I have got some garden furniture to sell and need to let people know that. But the last time I used the small ads to sell a pram not one person answered, leaving me both rejected and dejected.

A card on the wall of my local supermarket also generated no response, and friends have had similar experiences.

I was busy thinking up ways of attracting people's attention -- throw in a holiday to Filey, offer myself up as a dinner date (most people like Burger King, don't they?), when I read about a new craze sweeping the country.

Flash mobbing is fast developing into the nation's favourite hobby. It hasn't reached East Lancs yet -- although plans could be under way as I write -- but it has crept north as far as Sheffield so it's only a matter of time.

Already popular in America and much of Europe, someone places an advert to which a crowd of people respond. The ad asks them to descend upon a particular place, carry out a small meaningless task, then leave as quickly as they arrived. This month Britain experienced its first, when 300 people descended upon a sofa shop in London. It is a bizarre pastime, but it obviously grabs people's attention.

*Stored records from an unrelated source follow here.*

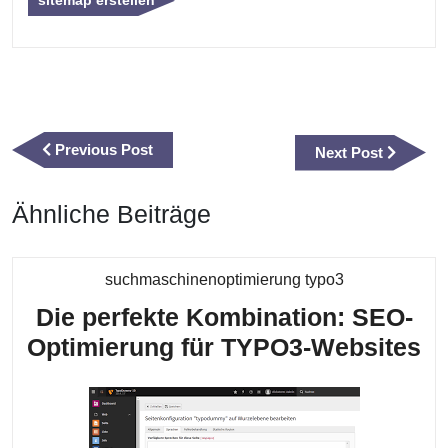
sitemap erstellen
Beitragsnavigation
Previous
Previous Post
Next
Next Post
Post
Post
Ähnliche Beiträge
Kategorie
suchmaschinenoptimierung typo3
Die perfekte Kombination: SEO-
Di
Optimierung für TYPO3-Websites
pe
Ko
S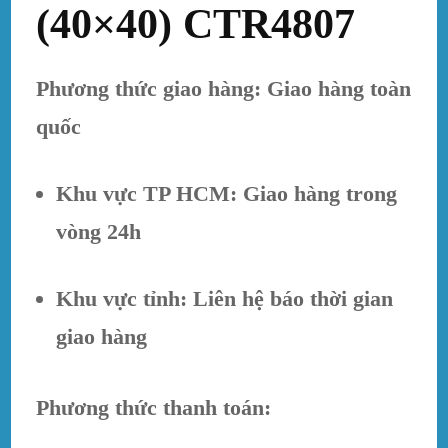
(40×40) CTR4807
Phương thức giao hàng: Giao hàng toàn
quốc
Khu vực TP HCM: Giao hàng trong
vòng 24h
Khu vực tỉnh: Liên hệ báo thời gian
giao hàng
Phương thức thanh toán: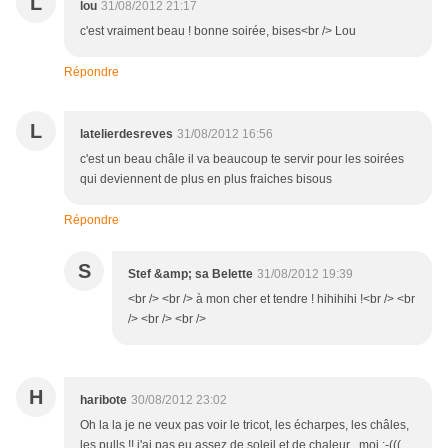
L
lou
31/08/2012 21:17
c'est vraiment beau ! bonne soirée, bises<br /> Lou
Répondre
L
latelierdesreves
31/08/2012 16:56
c'est un beau châle il va beaucoup te servir pour les soirées
qui deviennent de plus en plus fraiches bisous
Répondre
S
Stef &amp; sa Belette
31/08/2012 19:39
<br /> <br /> à mon cher et tendre ! hihihihi !<br /> <br
/> <br /> <br />
H
haribote
30/08/2012 23:02
Oh la la je ne veux pas voir le tricot, les écharpes, les châles,
les pulls !! j'ai pas eu assez de soleil et de chaleur , moi :-(((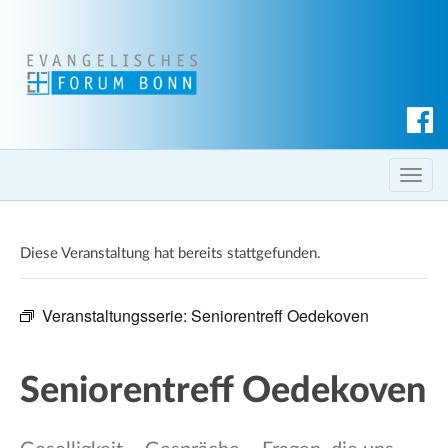
S
u
c
T
h
o
e
g
n
Diese Veranstaltung hat bereits stattgefunden.
g
l
e
Veranstaltungsserie:
Seniorentreff Oedekoven
n
a
v
Seniorentreff Oedekoven
i
g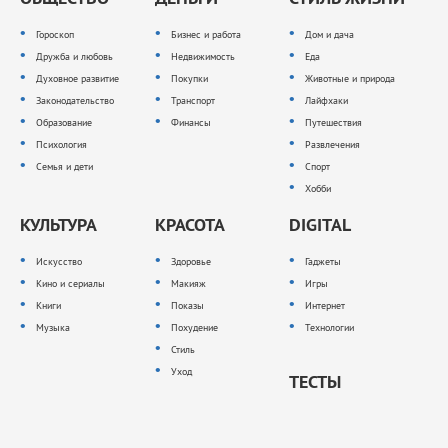
Гороскоп
Бизнес и работа
Дом и дача
Дружба и любовь
Недвижимость
Еда
Духовное развитие
Покупки
Животные и природа
Законодательство
Транспорт
Лайфхаки
Образование
Финансы
Путешествия
Психология
Развлечения
Семья и дети
Спорт
Хобби
КУЛЬТУРА
КРАСОТА
DIGITAL
Искусство
Здоровье
Гаджеты
Кино и сериалы
Макияж
Игры
Книги
Показы
Интернет
Музыка
Похудение
Технологии
Стиль
Уход
ТЕСТЫ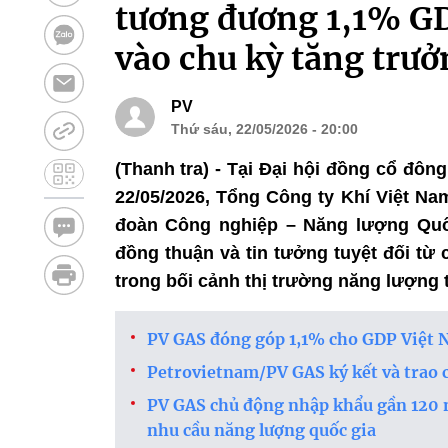
tương đương 1,1% GD
vào chu kỳ tăng trư
PV
Thứ sáu, 22/05/2026 - 20:00
(Thanh tra) - Tại Đại hội đồng cổ đô
22/05/2026, Tổng Công ty Khí Việt N
đoàn Công nghiệp – Năng lượng Quố
đồng thuận và tin tưởng tuyệt đối từ
trong bối cảnh thị trường năng lượng
PV GAS đóng góp 1,1% cho GDP Việt
Petrovietnam/PV GAS ký kết và trao 
PV GAS chủ động nhập khẩu gần 120 n
nhu cầu năng lượng quốc gia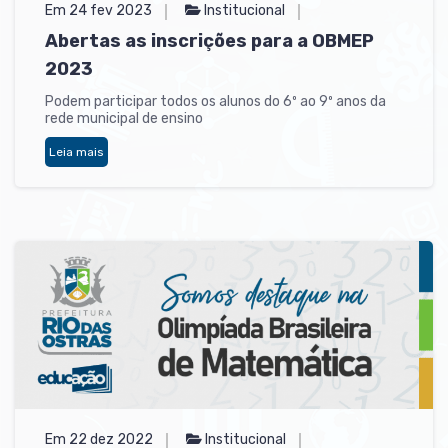
Em 24 fev 2023
Institucional
Abertas as inscrições para a OBMEP
2023
Podem participar todos os alunos do 6º ao 9º anos da
rede municipal de ensino
Leia mais
Em 22 dez 2022
Institucional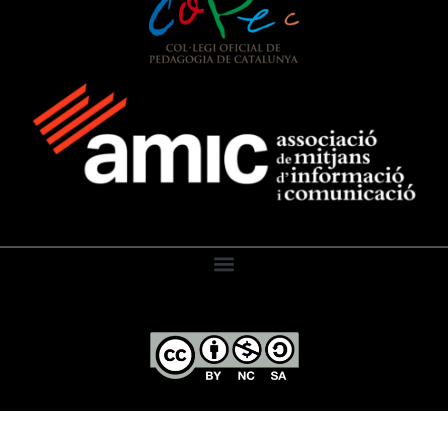
El Diari de l’Educació, 2026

I also read recently about how a man carried out a small social experiment by placing the words 'Join Me' in the small ads section of his local newspaper.

He gave no further details other than his address. One person replied, but further adverts pulled in many more dozens in fact and he now has thousands of 'followers' who occasionally get together and perform simple tasks. People actively seek out other people all the time, joining sports clubs, social clubs, the ramblers, mums and toddlers.

All have a purpose.

But for vast numbers to be eager to join others with no real idea as to why is scary.

It is reminiscent of biblical times, with huge crowds willing to gather and follow instructions given to them by a complete stranger.

I put it down to the air of mystery and intrigue. Nowadays, so many people seem so desperate to escape their hum-drum existence that they are forever looking for excitement, and the more ambiguous the activity, the better. I have succumbed myself in days-gone-by. I remember, more than a decade ago, getting into a car with four other people at midnight outside my sister's London home and spending the next six hours being driven across the Home Counties following a trail of flyers (adverts, to you and me) left in telephone boxes giving cryptic clues as to how to find a (probably fictitious as we never did get there) rave in a barn in the middle of a field.

So, what has all this to do with my garden furniture? I want to get people interested and obviously the key is to be as vague and as weird as possible. I thought maybe the words: "Try It Out" next to my phone number or better still, "GF4U," or -- my preferred choice, simply: "Here."

So if you spot a crowd similar in size to that which gathers every Sunday morning outside the Vatican, standing outside a house in a terraced street, chanting and seemingly paying homage to a rustic bench and two chairs you will know why.